The truck just arrived. I see the loaders passing other blocks without first taking them into the warehouse for inventory. The blocks are going straight from the truck to a trailer, “how do you explain that” I asked out loud?
“They’re for State subsidized construction work, they were already reserved,” she replies.
“And why does the same truck sell these same blocks at [the higher price] of 10 pesos the unit outside?” I ask.
“Those blocks are produced privately,” she answers.
“So, the blocks produced by private contractors are reddish and come in a different truck,” I retorted and walked out of the office feeling very angry. “Go where you please,” I heard her say in the distance.
In order to take the materials out of the warehouse, those who have received a State subsidy have to have a check issued by the bank. I wanted to see how that person who had received the subsidy took out the blocks Belkis had supposedly sold her.
“Where’s the driver of the truck?” I asked at the entrance.
“It’s me,” the person there said. “Relax, bro, I’ll bring you your blocks this afternoon.”
The torrential rain that day, however, made it impossible for the driver to return to the warehouse. Though the bank is closed on Saturday, the blocks that had come in the day before were all sold. Loaders would walk in and out of the trailer carrying blocks, sold at who knows how much (in this case, they were selling them inside the warehouse, not out on the street).
There, 300 blocks were set aside for the lady who had allegedly reserved them all, 600 blocks in total (according to the warehouse woman).I continued to wait for the truck to arrive.

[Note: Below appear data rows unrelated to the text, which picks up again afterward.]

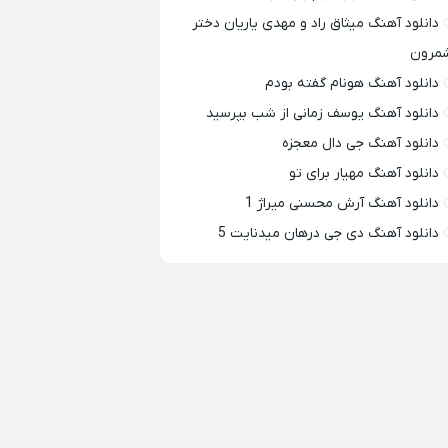
دانلود آهنگ میثاق راد و مهدی یاریان دختر
مرون
دانلود آهنگ هونام گفته بودم
دانلود آهنگ یوسف زمانی از شب بپرسید
دانلود آهنگ جی دال معجزه
دانلود آهنگ مهیار برای تو
دانلود آهنگ آرش محسنی میراژ 1
دانلود آهنگ دی جی درهان میدنایت 5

At 5 pm, I headed home without any blocks.
At 8 am the next day, Belkis said to me: “I’ve seen you here since Thursday. The concrete block company doesn’t open on Sundays. You can go, I’ll make sure to set aside your blocks.”
There are far too many problems and speaking to the manager is impossible: she’s either at a meeting, away, having lunch or something else. You can’t believe what people there tell you. I was there until ten in the morning and the blocks never arrived. You can also buy these at a different warehouse, but the problem is that you’re assigned a certain amount of money and the price of transporting the materials home varies.
At 7 am on Monday, Belkis saw me sitting there, came over and said to me: “Give me your papers. I’m not going to be here and I don’t want any problems with your blocks when the truck comes in.” I gave her the documents but (obviously) stayed put.
This is by no means an isolated incident. The issue has been addressed in the TV program Cuba dice (“Cuba Says”), the radio broadcast Haciendo Radio (“On the Radio”) and other spaces, but nothing changes. Such incidents, at least here, are something we see every day.
The truck arrived at 11:45 am. Everyone there cheered for me: I was finally able to buy the diabolical concrete blocks. And that was just the blocks! I can only imagine what lies ahead to obtain the other building materials.